- Opening Delimiter -
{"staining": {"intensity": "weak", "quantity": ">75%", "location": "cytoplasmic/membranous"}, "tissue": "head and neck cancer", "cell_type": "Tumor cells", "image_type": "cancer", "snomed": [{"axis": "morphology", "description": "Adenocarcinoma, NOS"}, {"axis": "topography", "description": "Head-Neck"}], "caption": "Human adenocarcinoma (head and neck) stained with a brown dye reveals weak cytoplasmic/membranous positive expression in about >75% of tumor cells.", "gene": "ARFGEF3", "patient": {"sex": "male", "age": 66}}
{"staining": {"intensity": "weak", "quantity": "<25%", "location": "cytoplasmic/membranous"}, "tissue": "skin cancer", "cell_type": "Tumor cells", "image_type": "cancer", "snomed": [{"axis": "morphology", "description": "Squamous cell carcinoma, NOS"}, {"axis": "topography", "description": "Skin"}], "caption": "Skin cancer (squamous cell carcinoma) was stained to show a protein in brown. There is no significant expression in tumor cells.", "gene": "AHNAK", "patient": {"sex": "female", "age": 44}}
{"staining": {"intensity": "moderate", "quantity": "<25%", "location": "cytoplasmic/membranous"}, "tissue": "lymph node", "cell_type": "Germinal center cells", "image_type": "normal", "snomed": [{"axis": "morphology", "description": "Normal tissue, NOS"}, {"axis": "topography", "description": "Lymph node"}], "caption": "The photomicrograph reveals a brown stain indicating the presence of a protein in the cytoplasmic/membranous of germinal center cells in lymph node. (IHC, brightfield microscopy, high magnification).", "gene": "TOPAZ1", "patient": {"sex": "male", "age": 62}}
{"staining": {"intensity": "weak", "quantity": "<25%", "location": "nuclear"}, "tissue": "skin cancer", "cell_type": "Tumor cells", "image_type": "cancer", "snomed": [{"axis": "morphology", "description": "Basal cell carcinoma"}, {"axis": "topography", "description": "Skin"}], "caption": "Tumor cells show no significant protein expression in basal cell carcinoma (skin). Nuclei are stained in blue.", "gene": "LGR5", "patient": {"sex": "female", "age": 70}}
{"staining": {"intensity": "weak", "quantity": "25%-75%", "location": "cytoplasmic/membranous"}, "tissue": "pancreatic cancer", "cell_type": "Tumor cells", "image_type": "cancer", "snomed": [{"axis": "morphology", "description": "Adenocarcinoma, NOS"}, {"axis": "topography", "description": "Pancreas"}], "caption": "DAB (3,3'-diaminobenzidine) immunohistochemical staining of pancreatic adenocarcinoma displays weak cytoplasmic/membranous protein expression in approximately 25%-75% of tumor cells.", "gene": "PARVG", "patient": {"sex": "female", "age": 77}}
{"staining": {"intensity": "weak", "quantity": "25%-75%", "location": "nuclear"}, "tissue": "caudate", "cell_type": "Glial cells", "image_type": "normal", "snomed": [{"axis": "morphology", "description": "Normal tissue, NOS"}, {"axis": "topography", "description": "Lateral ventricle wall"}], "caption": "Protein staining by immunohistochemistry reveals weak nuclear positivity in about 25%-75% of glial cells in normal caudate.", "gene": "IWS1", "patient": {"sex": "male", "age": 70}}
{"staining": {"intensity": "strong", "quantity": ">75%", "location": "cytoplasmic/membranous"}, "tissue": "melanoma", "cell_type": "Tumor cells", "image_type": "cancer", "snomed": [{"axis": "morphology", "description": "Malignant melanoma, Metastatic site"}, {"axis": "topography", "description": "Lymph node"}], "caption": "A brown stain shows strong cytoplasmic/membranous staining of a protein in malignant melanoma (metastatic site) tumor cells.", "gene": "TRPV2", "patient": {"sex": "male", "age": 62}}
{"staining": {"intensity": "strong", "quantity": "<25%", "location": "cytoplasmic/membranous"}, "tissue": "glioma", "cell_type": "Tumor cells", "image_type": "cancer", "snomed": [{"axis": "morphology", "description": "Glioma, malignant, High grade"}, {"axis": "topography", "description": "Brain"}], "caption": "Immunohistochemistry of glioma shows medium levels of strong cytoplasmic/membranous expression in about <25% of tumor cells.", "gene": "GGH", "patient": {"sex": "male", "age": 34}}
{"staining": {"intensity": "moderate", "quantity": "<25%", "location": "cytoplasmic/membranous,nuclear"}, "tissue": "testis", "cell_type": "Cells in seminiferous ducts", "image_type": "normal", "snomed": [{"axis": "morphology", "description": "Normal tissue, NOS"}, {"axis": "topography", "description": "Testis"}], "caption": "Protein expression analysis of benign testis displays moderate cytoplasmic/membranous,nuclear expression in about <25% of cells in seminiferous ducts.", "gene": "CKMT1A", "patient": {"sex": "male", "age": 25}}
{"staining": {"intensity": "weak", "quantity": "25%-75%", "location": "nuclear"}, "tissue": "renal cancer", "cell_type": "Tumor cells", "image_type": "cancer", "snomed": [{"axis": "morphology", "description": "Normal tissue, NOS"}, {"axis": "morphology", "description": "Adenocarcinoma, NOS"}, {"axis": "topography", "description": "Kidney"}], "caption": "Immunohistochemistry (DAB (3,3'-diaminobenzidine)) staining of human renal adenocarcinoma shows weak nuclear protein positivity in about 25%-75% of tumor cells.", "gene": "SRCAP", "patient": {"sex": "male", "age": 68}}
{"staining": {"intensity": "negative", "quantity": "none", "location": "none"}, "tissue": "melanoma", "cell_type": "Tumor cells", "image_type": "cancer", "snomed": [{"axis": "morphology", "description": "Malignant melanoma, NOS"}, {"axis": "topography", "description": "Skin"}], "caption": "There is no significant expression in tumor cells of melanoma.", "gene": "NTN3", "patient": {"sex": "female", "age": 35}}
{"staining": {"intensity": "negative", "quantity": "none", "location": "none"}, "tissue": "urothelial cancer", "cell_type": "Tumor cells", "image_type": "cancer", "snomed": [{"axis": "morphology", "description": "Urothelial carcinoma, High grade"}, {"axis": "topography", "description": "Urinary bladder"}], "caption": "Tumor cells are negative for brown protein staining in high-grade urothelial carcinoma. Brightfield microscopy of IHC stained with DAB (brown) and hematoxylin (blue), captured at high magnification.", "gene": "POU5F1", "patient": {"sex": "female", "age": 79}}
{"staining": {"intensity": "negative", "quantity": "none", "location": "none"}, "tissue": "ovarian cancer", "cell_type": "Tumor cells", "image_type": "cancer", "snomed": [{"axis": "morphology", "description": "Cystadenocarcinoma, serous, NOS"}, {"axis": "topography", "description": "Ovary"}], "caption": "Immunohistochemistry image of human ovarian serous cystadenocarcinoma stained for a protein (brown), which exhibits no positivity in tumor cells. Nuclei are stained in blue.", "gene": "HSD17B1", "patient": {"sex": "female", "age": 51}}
- Closing Delimiter -
Give the records back in full, word for word.

{"staining": {"intensity": "weak", "quantity": ">75%", "location": "cytoplasmic/membranous"}, "tissue": "head and neck cancer", "cell_type": "Tumor cells", "image_type": "cancer", "snomed": [{"axis": "morphology", "description": "Adenocarcinoma, NOS"}, {"axis": "topography", "description": "Head-Neck"}], "caption": "Human adenocarcinoma (head and neck) stained with a brown dye reveals weak cytoplasmic/membranous positive expression in about >75% of tumor cells.", "gene": "ARFGEF3", "patient": {"sex": "male", "age": 66}}
{"staining": {"intensity": "weak", "quantity": "<25%", "location": "cytoplasmic/membranous"}, "tissue": "skin cancer", "cell_type": "Tumor cells", "image_type": "cancer", "snomed": [{"axis": "morphology", "description": "Squamous cell carcinoma, NOS"}, {"axis": "topography", "description": "Skin"}], "caption": "Skin cancer (squamous cell carcinoma) was stained to show a protein in brown. There is no significant expression in tumor cells.", "gene": "AHNAK", "patient": {"sex": "female", "age": 44}}
{"staining": {"intensity": "moderate", "quantity": "<25%", "location": "cytoplasmic/membranous"}, "tissue": "lymph node", "cell_type": "Germinal center cells", "image_type": "normal", "snomed": [{"axis": "morphology", "description": "Normal tissue, NOS"}, {"axis": "topography", "description": "Lymph node"}], "caption": "The photomicrograph reveals a brown stain indicating the presence of a protein in the cytoplasmic/membranous of germinal center cells in lymph node. (IHC, brightfield microscopy, high magnification).", "gene": "TOPAZ1", "patient": {"sex": "male", "age": 62}}
{"staining": {"intensity": "weak", "quantity": "<25%", "location": "nuclear"}, "tissue": "skin cancer", "cell_type": "Tumor cells", "image_type": "cancer", "snomed": [{"axis": "morphology", "description": "Basal cell carcinoma"}, {"axis": "topography", "description": "Skin"}], "caption": "Tumor cells show no significant protein expression in basal cell carcinoma (skin). Nuclei are stained in blue.", "gene": "LGR5", "patient": {"sex": "female", "age": 70}}
{"staining": {"intensity": "weak", "quantity": "25%-75%", "location": "cytoplasmic/membranous"}, "tissue": "pancreatic cancer", "cell_type": "Tumor cells", "image_type": "cancer", "snomed": [{"axis": "morphology", "description": "Adenocarcinoma, NOS"}, {"axis": "topography", "description": "Pancreas"}], "caption": "DAB (3,3'-diaminobenzidine) immunohistochemical staining of pancreatic adenocarcinoma displays weak cytoplasmic/membranous protein expression in approximately 25%-75% of tumor cells.", "gene": "PARVG", "patient": {"sex": "female", "age": 77}}
{"staining": {"intensity": "weak", "quantity": "25%-75%", "location": "nuclear"}, "tissue": "caudate", "cell_type": "Glial cells", "image_type": "normal", "snomed": [{"axis": "morphology", "description": "Normal tissue, NOS"}, {"axis": "topography", "description": "Lateral ventricle wall"}], "caption": "Protein staining by immunohistochemistry reveals weak nuclear positivity in about 25%-75% of glial cells in normal caudate.", "gene": "IWS1", "patient": {"sex": "male", "age": 70}}
{"staining": {"intensity": "strong", "quantity": ">75%", "location": "cytoplasmic/membranous"}, "tissue": "melanoma", "cell_type": "Tumor cells", "image_type": "cancer", "snomed": [{"axis": "morphology", "description": "Malignant melanoma, Metastatic site"}, {"axis": "topography", "description": "Lymph node"}], "caption": "A brown stain shows strong cytoplasmic/membranous staining of a protein in malignant melanoma (metastatic site) tumor cells.", "gene": "TRPV2", "patient": {"sex": "male", "age": 62}}
{"staining": {"intensity": "strong", "quantity": "<25%", "location": "cytoplasmic/membranous"}, "tissue": "glioma", "cell_type": "Tumor cells", "image_type": "cancer", "snomed": [{"axis": "morphology", "description": "Glioma, malignant, High grade"}, {"axis": "topography", "description": "Brain"}], "caption": "Immunohistochemistry of glioma shows medium levels of strong cytoplasmic/membranous expression in about <25% of tumor cells.", "gene": "GGH", "patient": {"sex": "male", "age": 34}}
{"staining": {"intensity": "moderate", "quantity": "<25%", "location": "cytoplasmic/membranous,nuclear"}, "tissue": "testis", "cell_type": "Cells in seminiferous ducts", "image_type": "normal", "snomed": [{"axis": "morphology", "description": "Normal tissue, NOS"}, {"axis": "topography", "description": "Testis"}], "caption": "Protein expression analysis of benign testis displays moderate cytoplasmic/membranous,nuclear expression in about <25% of cells in seminiferous ducts.", "gene": "CKMT1A", "patient": {"sex": "male", "age": 25}}
{"staining": {"intensity": "weak", "quantity": "25%-75%", "location": "nuclear"}, "tissue": "renal cancer", "cell_type": "Tumor cells", "image_type": "cancer", "snomed": [{"axis": "morphology", "description": "Normal tissue, NOS"}, {"axis": "morphology", "description": "Adenocarcinoma, NOS"}, {"axis": "topography", "description": "Kidney"}], "caption": "Immunohistochemistry (DAB (3,3'-diaminobenzidine)) staining of human renal adenocarcinoma shows weak nuclear protein positivity in about 25%-75% of tumor cells.", "gene": "SRCAP", "patient": {"sex": "male", "age": 68}}
{"staining": {"intensity": "negative", "quantity": "none", "location": "none"}, "tissue": "melanoma", "cell_type": "Tumor cells", "image_type": "cancer", "snomed": [{"axis": "morphology", "description": "Malignant melanoma, NOS"}, {"axis": "topography", "description": "Skin"}], "caption": "There is no significant expression in tumor cells of melanoma.", "gene": "NTN3", "patient": {"sex": "female", "age": 35}}
{"staining": {"intensity": "negative", "quantity": "none", "location": "none"}, "tissue": "urothelial cancer", "cell_type": "Tumor cells", "image_type": "cancer", "snomed": [{"axis": "morphology", "description": "Urothelial carcinoma, High grade"}, {"axis": "topography", "description": "Urinary bladder"}], "caption": "Tumor cells are negative for brown protein staining in high-grade urothelial carcinoma. Brightfield microscopy of IHC stained with DAB (brown) and hematoxylin (blue), captured at high magnification.", "gene": "POU5F1", "patient": {"sex": "female", "age": 79}}
{"staining": {"intensity": "negative", "quantity": "none", "location": "none"}, "tissue": "ovarian cancer", "cell_type": "Tumor cells", "image_type": "cancer", "snomed": [{"axis": "morphology", "description": "Cystadenocarcinoma, serous, NOS"}, {"axis": "topography", "description": "Ovary"}], "caption": "Immunohistochemistry image of human ovarian serous cystadenocarcinoma stained for a protein (brown), which exhibits no positivity in tumor cells. Nuclei are stained in blue.", "gene": "HSD17B1", "patient": {"sex": "female", "age": 51}}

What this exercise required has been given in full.